As well as diverting charitable donations from exiled Kosovars, some KLA money is thought to come from drug dealing. One western intelligence report quoted by Berliner Zeitung says that DM900 million has reached Kosovo since the guerrillas began operations and half that sum is said to be illegal drug money.

Police sources in Germany are frank about their suspicions. They note that a sudden ascendancy of Kosovar Albanians in the heroin trade in Switzerland, Germany and Scandinavia coincides with the sudden growth of the KLA from a ragamuffin peasants' army two years ago to a 20,000-strong force equipped with grenade launchers, anti-tank weapons and AK47 automatic rifles.

Fractious Kosovars

The KLA's military leadership seems as balkanized as the region's geography. The KLA's two political leaders seem to devote more energy to their ambitions in the post-conflict political order than to the war itself.

Bujar Bukoshi, a 51-year-old urologist legitimately elected prime minister of the Kosovo regional government in 1989, charges that his effort to open a corridor into Kosovo by military means in late April failed after KLA troops loyal to a rival commander refused to join in the battle.

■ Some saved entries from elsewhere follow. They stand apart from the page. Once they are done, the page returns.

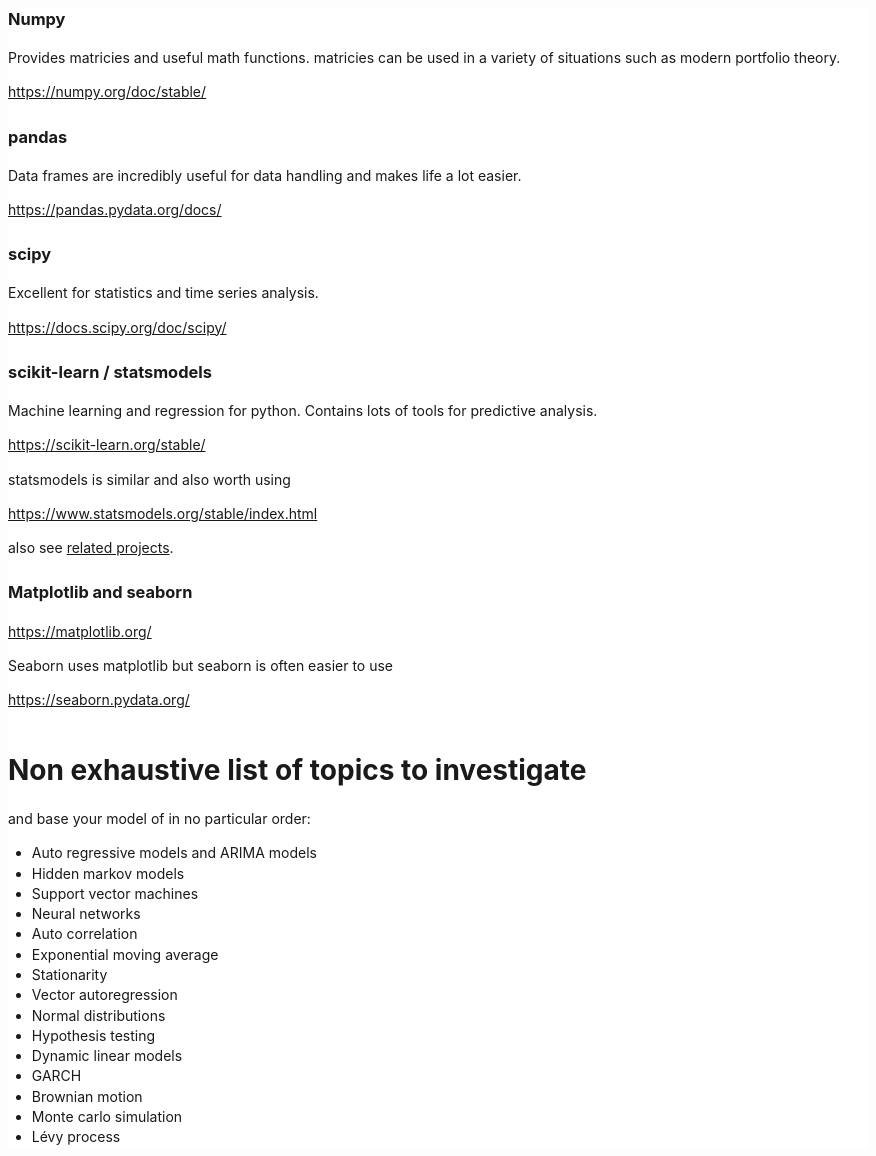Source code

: ### Numpy

Provides matricies and useful math functions. matricies can be used in a variety of situations such as modern portfolio theory.

https://numpy.org/doc/stable/

### pandas

Data frames are incredibly useful for data handling and makes life a lot easier.

https://pandas.pydata.org/docs/

### scipy

Excellent for statistics and time series analysis.

https://docs.scipy.org/doc/scipy/

### scikit-learn / statsmodels

Machine learning and regression for python. Contains lots of tools for predictive analysis. 

https://scikit-learn.org/stable/

statsmodels is similar and also worth using

https://www.statsmodels.org/stable/index.html

also see [related projects](https://scikit-learn.org/stable/related_projects.html).

### Matplotlib and seaborn

https://matplotlib.org/

Seaborn uses matplotlib but seaborn is often easier to use

https://seaborn.pydata.org/

# Non exhaustive list of topics to investigate

and base your model of in no particular order:

- Auto regressive models and ARIMA models
- Hidden markov models
- Support vector machines
- Neural networks
- Auto correlation
- Exponential moving average
- Stationarity
- Vector autoregression
- Normal distributions
- Hypothesis testing
- Dynamic linear models
- GARCH
- Brownian motion
- Monte carlo simulation
- Lévy process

That commander is Hashim Taci, a 29-year-old Swiss-educated intellectual who until now has run his own government in exile out of Tirana, and recently rented quarters in an office in Toronto, Canada. While Bukoshi flies back and forth between Albania and his headquarters in Bonn, Taci stays with his forces in Kukes, Albania.

Divisions in the KLA leadership are reflected in Albania, where the main opposition Democratic party led by former president Sali Berisha refuses to recognize the temporary Kosovar government cobbled together at Rambouillet under Taci's leadership.

The Albanian Democratic Party has closer ties to the president of the League for a Democratic Kosovo (LDK), Ibrahim Rugova. The LDK, under its prime minister in exile, Bujar Bukoshi, controls the purse strings to the considerable funds raised in recent years by the Albanian diaspora. Bukoshi has understandably been reluctant to provide much funding for the KLA, accusing it of Marxist tendencies and muttering darkly that a KLA controlled Kosovo would be a "Cuba in Europe."

To date, refugees from Kosovo have been too wretched to notice the power struggle taking place in the leadership group. But when they do start paying attention, it will mean yet another headache for NATO.